Canadian audit and accounting firms accelerate AI investment as adoption gathers pace
New study, sponsored by Caseware, shows Canada accelerating in AI adoption and future investment intent, signaling a market moving with purpose to scale AI across audit and accounting
TORONTO, April 28, 2026: Audit and accounting firms in Canada are not just adopting artificial intelligence, they are accelerating into it, with stronger current adoption and higher future investment intent than global peers, according to a new study from IDC, sponsored by Caseware.
Findings from the global IDC study, The Future of Audit and Accounting in the AI Era, show that 64%* of Canadian firms have already embedded AI into firm strategy, are widely using it in select functions or have pilot projects underway, compared to 66%** globally.

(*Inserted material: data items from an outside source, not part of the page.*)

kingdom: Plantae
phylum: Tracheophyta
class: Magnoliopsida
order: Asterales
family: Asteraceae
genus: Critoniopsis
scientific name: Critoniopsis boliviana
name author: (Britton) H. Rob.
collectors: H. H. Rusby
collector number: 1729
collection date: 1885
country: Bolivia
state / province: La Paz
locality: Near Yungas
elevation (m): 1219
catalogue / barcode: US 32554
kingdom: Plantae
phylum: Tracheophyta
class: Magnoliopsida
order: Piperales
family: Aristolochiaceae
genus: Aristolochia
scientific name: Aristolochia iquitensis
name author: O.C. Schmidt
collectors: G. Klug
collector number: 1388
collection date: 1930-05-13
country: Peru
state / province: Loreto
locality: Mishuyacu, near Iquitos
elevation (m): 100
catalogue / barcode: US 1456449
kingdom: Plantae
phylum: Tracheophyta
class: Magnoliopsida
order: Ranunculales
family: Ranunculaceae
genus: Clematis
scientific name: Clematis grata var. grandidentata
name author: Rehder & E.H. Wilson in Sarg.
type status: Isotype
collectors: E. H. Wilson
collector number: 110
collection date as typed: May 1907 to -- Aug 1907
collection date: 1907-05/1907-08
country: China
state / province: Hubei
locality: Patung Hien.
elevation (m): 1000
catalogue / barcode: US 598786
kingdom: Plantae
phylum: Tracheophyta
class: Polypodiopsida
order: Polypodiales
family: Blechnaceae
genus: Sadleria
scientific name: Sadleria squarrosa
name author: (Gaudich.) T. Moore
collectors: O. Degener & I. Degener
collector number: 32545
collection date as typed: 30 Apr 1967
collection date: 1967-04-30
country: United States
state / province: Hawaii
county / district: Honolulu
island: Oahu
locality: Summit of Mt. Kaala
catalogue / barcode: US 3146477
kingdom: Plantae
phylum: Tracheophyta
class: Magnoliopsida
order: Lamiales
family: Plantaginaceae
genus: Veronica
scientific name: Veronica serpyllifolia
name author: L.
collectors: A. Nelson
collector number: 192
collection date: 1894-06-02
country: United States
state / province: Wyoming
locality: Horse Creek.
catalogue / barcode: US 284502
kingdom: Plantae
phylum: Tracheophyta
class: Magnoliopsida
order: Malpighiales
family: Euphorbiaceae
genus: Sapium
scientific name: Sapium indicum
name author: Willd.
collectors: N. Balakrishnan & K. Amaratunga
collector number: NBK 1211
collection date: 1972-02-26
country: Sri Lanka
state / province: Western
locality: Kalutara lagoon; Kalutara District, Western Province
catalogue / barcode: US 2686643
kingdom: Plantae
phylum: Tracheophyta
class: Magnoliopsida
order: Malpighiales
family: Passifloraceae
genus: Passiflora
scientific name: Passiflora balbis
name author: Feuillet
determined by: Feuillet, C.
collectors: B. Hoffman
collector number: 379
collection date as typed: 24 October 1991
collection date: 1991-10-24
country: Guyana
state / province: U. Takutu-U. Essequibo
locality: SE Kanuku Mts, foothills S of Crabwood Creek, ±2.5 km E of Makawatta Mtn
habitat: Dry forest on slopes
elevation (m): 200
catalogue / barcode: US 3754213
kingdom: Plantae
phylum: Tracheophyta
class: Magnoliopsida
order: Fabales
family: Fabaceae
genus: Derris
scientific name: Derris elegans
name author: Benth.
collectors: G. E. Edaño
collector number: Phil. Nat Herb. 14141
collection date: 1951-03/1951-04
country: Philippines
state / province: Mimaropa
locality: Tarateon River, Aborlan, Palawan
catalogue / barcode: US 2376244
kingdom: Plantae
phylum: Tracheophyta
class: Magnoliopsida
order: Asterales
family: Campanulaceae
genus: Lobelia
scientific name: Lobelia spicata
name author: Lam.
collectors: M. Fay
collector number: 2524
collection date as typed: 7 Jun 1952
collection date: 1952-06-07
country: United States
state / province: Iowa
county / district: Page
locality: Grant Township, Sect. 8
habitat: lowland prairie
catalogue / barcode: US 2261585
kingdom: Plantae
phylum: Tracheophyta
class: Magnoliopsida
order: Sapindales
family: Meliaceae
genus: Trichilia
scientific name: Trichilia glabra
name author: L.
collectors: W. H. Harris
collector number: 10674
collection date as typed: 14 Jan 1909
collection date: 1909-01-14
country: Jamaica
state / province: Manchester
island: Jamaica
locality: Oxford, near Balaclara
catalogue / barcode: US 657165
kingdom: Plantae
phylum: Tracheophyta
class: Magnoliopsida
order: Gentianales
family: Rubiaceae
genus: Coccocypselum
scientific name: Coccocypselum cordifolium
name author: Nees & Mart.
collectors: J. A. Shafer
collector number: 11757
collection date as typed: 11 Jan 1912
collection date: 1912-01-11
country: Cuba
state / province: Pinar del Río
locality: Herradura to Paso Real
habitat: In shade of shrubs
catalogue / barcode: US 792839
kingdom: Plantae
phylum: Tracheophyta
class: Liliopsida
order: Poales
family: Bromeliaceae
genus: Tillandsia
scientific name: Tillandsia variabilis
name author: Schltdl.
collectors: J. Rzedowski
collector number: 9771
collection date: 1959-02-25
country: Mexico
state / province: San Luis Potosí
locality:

Looking ahead, 68%* of Canadian respondents plan to adopt AI technologies within the next two years, significantly above the global average of 59%**.
Together, these figures point to a market that is not only ahead in adoption but actively investing to expand and scale AI across the profession.
Canada is ahead on both adoption and intent
Globally, around two thirds of firms have moved beyond the exploratory phase of AI adoption. In Canada, that figure is higher still, reinforcing that AI is already embedded in how firms operate day to day. The 9-point gap between Canada and the global average on future adoption plans signals that this investment is only gathering pace.
AI is moving from pilots to performance
The data suggests Canadian firms have moved past early experimentation and are now focused on scaling AI across the business. Rather than limiting AI to isolated use cases, firms are expanding its role in areas such as data analysis, workflow automation and insight generation, embedding it deeper into audit and accounting processes.
Data fluency and technology literacy top the skills agenda
The shift from planning to deployment is also prompting a sharper focus on the capabilities firms will need to sustain it.
Data analysis and interpretation is identified as the most critical skill for accounting professionals in an AI-driven world by 35%* of Canadian respondents, followed by technology and AI literacy (27%*) and critical thinking, cited by 20%*. The global picture is broadly aligned, with data analysis also ranking first at 33%**, followed by technology and AI literacy at 28%**.
Investment momentum is building
Canada stands out as one of the few markets where both current adoption and future intent are elevated simultaneously – a signal of strong confidence in AI’s ability to deliver measurable outcomes. Firms are investing in technology, skills and infrastructure to support broader deployment, recognizing that competitive advantage will increasingly come from how effectively AI is embedded into everyday work, not just piloted.
“Canada stands out because firms are pushing forward on both fronts at once. They are already using AI and they are still investing heavily in what comes next,” said David Marquis, chief executive officer at Caseware. “In many markets, you see a trade-off between adoption and future plans. In Canada, you see both. That is what creates momentum, and it suggests firms are seeing real value today and are committed to scaling that advantage. As a Canadian tech company, we are proud to be leading Canadian firms into the agentic future.”
About the research:
The Future of Audit and Accounting in the AI Era is an IDC study, sponsored by Caseware, based on a December 2025 survey of over 1,000 audit and accounting decision-makers across Australia, Canada, Germany, The Netherlands, the UK & Ireland and the United States.
* IDC Resource Map, Sponsored by Caseware, The Future of Audit and Accounting in the AI Era, #US54483126, April 2026.
** IDC InfoBrief, Sponsored by Caseware, The Future of Audit and Accounting in the AI Era, #US54248126-IB, February 2026.